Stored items
---------------
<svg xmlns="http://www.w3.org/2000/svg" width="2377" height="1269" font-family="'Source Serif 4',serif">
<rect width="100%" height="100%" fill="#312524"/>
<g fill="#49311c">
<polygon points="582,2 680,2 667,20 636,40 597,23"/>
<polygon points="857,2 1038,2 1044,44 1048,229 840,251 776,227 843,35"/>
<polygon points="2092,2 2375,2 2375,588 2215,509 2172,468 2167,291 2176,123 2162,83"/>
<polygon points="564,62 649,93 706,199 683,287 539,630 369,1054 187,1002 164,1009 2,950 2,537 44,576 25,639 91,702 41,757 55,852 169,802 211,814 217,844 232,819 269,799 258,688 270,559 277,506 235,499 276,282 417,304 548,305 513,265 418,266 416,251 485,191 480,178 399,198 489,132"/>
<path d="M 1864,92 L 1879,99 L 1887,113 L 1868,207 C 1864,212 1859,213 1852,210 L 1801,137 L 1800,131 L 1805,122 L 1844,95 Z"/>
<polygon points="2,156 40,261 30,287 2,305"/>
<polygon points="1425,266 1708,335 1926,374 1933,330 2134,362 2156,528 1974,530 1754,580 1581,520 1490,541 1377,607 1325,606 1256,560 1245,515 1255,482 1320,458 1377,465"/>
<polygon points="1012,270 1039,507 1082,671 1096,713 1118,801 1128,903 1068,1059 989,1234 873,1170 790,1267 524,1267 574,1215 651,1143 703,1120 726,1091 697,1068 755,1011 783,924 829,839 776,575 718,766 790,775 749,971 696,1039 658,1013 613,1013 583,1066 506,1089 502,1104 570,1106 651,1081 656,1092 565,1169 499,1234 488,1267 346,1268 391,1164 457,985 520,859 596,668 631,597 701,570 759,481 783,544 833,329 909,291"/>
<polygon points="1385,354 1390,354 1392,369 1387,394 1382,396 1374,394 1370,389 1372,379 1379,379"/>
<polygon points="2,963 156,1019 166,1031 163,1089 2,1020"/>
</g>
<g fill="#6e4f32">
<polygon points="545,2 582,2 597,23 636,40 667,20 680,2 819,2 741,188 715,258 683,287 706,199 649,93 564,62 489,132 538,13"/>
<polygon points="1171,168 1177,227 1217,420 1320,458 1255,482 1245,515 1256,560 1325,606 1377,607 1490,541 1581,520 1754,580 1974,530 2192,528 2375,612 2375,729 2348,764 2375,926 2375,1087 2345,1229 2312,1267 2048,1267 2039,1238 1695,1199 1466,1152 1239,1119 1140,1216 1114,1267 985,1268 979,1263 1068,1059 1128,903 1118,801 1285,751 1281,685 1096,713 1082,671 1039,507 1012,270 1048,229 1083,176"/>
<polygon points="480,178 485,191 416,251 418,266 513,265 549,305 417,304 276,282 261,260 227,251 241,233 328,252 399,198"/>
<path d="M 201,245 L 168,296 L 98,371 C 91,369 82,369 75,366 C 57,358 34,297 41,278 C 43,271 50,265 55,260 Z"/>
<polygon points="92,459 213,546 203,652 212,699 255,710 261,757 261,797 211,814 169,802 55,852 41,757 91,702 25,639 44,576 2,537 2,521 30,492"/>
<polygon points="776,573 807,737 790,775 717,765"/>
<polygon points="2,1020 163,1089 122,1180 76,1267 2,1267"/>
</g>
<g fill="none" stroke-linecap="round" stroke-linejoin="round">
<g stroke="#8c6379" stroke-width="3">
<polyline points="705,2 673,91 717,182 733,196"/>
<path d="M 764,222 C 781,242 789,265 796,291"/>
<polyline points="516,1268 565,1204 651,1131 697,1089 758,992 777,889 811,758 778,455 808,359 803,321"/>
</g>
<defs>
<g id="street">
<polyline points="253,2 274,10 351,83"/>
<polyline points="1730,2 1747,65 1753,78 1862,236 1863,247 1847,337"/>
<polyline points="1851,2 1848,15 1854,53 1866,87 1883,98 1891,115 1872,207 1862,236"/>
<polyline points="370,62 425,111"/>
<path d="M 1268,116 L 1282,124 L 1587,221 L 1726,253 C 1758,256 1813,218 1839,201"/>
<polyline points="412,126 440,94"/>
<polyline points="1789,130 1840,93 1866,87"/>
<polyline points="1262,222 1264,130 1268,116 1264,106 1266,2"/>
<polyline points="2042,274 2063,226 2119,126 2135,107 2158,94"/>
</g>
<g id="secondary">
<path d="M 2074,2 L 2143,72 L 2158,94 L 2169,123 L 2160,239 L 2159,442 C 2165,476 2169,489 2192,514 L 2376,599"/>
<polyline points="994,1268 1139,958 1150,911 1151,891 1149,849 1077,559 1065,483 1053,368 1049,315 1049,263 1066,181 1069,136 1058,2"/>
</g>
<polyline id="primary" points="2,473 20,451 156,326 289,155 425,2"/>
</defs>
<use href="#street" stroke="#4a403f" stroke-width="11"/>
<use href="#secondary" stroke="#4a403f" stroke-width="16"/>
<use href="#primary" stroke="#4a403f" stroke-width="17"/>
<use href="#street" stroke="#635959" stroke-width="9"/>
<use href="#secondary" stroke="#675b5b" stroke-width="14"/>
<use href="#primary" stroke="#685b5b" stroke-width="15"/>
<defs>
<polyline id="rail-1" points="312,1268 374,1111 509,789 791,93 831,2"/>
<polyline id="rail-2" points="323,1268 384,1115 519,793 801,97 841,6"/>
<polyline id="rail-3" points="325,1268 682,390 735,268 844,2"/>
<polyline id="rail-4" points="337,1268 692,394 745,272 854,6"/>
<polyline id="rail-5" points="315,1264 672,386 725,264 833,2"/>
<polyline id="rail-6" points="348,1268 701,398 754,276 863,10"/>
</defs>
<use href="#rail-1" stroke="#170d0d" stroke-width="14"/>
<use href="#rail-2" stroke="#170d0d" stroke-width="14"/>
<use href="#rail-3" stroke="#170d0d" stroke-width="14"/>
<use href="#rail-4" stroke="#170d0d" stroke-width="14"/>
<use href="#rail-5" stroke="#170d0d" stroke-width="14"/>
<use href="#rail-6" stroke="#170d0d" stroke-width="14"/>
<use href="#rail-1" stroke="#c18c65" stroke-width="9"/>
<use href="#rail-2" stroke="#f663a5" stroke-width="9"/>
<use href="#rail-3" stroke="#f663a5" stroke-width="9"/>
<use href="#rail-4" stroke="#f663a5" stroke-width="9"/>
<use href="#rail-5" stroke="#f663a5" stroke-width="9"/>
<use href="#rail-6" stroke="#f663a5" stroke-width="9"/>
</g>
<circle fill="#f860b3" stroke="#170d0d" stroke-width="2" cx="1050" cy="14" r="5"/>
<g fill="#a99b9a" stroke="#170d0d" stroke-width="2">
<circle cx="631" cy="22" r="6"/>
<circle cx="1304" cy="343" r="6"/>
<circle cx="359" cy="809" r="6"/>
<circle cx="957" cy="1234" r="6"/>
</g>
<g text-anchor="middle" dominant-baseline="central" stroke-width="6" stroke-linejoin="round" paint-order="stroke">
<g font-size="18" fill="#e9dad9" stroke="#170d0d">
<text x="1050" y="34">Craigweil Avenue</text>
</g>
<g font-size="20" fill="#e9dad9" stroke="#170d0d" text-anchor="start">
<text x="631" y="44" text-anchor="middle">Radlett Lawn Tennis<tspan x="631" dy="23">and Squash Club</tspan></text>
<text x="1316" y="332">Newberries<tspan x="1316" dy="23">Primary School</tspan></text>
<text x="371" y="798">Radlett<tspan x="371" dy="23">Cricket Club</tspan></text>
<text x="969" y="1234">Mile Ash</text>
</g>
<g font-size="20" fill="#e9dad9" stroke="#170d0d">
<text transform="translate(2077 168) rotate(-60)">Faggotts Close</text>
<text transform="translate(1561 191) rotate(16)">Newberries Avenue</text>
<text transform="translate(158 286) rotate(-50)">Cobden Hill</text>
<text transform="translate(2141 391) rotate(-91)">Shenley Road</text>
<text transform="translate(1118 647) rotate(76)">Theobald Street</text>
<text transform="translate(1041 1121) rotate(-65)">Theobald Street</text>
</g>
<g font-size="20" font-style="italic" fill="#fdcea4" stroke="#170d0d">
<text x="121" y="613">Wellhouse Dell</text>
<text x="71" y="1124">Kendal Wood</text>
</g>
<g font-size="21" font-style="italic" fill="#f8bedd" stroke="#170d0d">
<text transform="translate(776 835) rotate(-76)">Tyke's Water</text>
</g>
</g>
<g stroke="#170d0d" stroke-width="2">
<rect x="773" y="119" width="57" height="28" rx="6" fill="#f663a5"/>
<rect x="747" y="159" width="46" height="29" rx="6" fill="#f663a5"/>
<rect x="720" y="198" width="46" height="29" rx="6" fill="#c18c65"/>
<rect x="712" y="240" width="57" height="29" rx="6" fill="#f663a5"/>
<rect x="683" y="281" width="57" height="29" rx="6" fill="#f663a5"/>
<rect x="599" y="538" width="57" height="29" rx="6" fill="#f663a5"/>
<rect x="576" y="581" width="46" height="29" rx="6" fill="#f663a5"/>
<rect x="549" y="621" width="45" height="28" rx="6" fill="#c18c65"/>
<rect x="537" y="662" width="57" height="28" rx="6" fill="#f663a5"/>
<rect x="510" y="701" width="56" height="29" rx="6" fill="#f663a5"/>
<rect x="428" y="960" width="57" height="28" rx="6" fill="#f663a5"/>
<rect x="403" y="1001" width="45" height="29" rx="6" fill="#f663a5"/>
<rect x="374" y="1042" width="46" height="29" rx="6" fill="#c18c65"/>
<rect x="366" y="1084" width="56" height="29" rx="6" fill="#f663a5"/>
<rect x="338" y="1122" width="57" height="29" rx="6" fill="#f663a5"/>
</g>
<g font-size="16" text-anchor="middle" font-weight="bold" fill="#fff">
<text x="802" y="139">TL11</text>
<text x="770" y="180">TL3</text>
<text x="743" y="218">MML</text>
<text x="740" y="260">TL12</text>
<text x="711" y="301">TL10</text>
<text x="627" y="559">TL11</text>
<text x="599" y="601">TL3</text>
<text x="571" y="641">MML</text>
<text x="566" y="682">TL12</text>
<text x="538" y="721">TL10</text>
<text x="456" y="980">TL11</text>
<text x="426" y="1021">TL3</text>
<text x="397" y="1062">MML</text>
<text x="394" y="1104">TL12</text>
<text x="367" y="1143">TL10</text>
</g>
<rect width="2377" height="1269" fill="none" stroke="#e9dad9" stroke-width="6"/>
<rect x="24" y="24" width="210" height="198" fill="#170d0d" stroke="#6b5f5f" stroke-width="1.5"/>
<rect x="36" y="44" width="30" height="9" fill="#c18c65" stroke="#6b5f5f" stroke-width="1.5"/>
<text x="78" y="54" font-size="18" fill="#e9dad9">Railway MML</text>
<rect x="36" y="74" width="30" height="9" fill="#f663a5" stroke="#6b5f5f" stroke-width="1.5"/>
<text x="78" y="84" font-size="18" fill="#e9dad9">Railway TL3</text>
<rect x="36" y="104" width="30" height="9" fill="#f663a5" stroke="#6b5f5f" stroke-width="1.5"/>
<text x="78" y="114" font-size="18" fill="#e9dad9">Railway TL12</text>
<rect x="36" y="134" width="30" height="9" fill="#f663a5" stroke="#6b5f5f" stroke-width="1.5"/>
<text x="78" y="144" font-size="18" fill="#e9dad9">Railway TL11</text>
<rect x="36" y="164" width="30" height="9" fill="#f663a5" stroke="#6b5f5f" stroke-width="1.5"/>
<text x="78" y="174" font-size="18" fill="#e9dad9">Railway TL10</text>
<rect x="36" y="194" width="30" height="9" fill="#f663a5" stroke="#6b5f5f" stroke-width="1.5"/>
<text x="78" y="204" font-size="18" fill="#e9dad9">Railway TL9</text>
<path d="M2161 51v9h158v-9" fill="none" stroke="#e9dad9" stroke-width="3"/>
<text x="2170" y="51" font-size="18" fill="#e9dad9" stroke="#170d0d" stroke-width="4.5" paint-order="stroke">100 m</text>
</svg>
---------------
Reply with nothing but a number. State how many lines in the records hold the word "tspan".

3